Why do bankers make so much money? - cwan
http://rick.bookstaber.com/2009/10/why-do-bankers-make-so-much-money.html

======
1gor
There is a lot of confusion as to what is called a 'bank', so it is difficult
to understand the author's analysis. I believe there are several business
models in place:

1\. Traditional deposit/lending.

Essentially, banks fund themselves short-term through deposits and then lend
long and medium term to businesses. This duration mismatch is always risky
(think of 'run on a bank'), but one can argue that banks perform essential
function in the economy by analyzing credits and channeling savings to
small/medium business.

2\. Transaction business

It is common for a major bank to have a lock-in onto most of day-to-day
transactions that people conduct. Salaries get paid by wire, then get
withdrawn through many of cash machines, letters of credit are written for
international trade transactions etc. For large corporate business, an
international bank can arrange financing for a new oil field, then distribute
this funds through its international branch network. This business is not
particularly high-risk and it is not 'immoral' however you look at it. It is
simply passing money around.

3\. Securities and derivatives trading

A broker firm who sits between the issuer of securities (or derivatives like
swaps etc.) and the buyer of securities/derivatives is not supposed to expose
itself to much risk. That's why they are called a 'broker'. Godlman Sachs is a
broker, and so was Lehman Brothers. They don't do deposit/lending business of
any significance. Of course, in real life they do proprietary trading as well
and can get hurt (like Lehman did, who carried a lot of unsold junk in its
books). These institutions can also can hurt others, stuffing their clients'
books with crap assets (like sub-prime mortgages etc.). But then... buyer
beware, isn't it?

Actually, even through the public lumps all three above business models into
'banks' category, I would stick to orthodox definition and separate them into
'commercial banks' (doing (1/2) above) and 'investment banks' (doing (3)).

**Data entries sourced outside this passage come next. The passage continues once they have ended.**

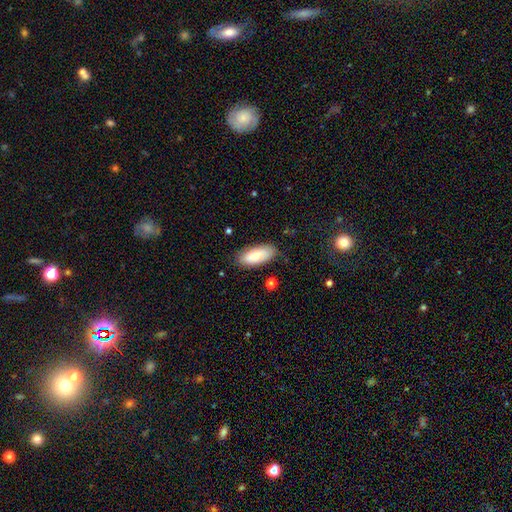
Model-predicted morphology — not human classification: Smooth or featured? Predicted: smooth (p=0.80). How rounded? Predicted: in between (p=0.87). Merging? Predicted: none (p=0.82).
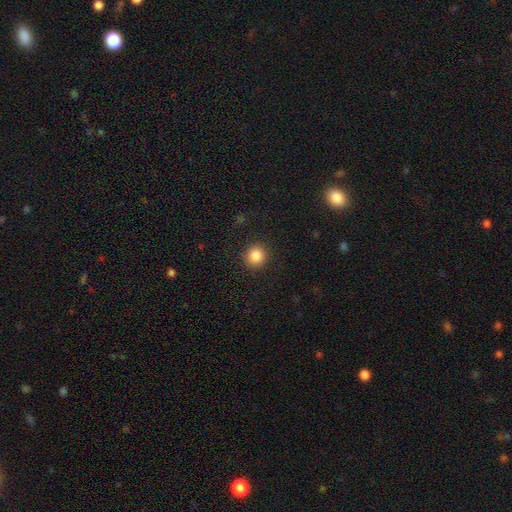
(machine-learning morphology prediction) Q: Smooth or featured?
A: smooth (85%); runner-up: star or artifact (10%)
Q: How rounded?
A: round (92%); runner-up: in between (7%)
Q: Merging?
A: none (91%); runner-up: minor disturbance (6%)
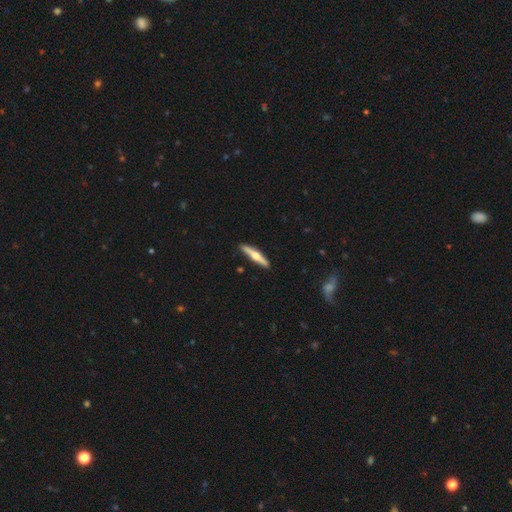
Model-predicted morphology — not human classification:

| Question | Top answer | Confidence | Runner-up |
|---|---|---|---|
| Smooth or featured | featured or disk | 62% | smooth (33%) |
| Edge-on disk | yes | 97% | no (3%) |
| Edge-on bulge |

So why so many 'banks' gone bust recently and why there is so much pain
around?

It is because 'commercial banks' from category (1/2) above took the easy path
and stuffed their balance sheets with securities/derivatives with embedded
nonlinear risk. They were supposed to do straightforward lending to
businesses, yet they went into buying 'AA' rated securitized junk. The same
applies to insurance companies who also have to carry assets on their balance
sheets to off-set their promises to policy-holders.

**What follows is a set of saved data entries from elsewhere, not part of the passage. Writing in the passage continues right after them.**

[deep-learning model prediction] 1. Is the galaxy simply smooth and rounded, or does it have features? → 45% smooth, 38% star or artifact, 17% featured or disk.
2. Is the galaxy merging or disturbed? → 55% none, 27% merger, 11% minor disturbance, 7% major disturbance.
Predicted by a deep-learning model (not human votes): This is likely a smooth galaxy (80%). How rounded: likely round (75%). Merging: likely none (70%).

And now populist press are blaming traders/brokers for greed and irresponsible
behaviour of commercial banks managers.

As to the questions 'why do they make money', we need first to define which
'banks' are we talking about. Investment banks? Commercial banks? There could
be another post altogether.

------
Retric
Some bankers make a lot of money for the same reason some football players and
CEO's make a lot of money. If you have a lot of money to invest you don't
don't need 50 people looking at your money. But, you want "the best" because
finance is something of a zero sum game. So you bid up.

Another option is to use leverage to take huge risks with other peoples money.
When a billionaire bankrolls you to bet in Las Vegas and you get to keep 20%
of the winnings plus a transaction fee, and they keep all the downside you
could make a tun of money. The secret is being good enough at math where it's
no obvious that this is what you are doing.

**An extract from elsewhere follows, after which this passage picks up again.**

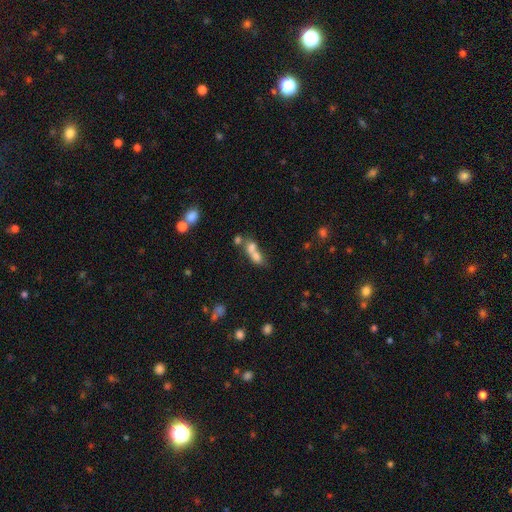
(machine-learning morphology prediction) This appears to be a smooth galaxy with no disk features (65%) that is in between round and cigar-shaped (57%). Merging: merger (69%).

The other way finance people make a lot of money is the high end watch maker
concept where it's profitable to sell to rich people if you know how. The
might not get better returns than a well managed 401K but there is someone on
the other end of the phone to yell at when the stock goes down. Mix in some
confirmation bias and it's hard for people to notice when they are getting
fleeced.

PS: Another limiting factor is the number of people with the right pedigree.
There is only so many people that graduate the top of their class from MIT,
Harvard etc. Or who have a long history of flipping a large number of heads.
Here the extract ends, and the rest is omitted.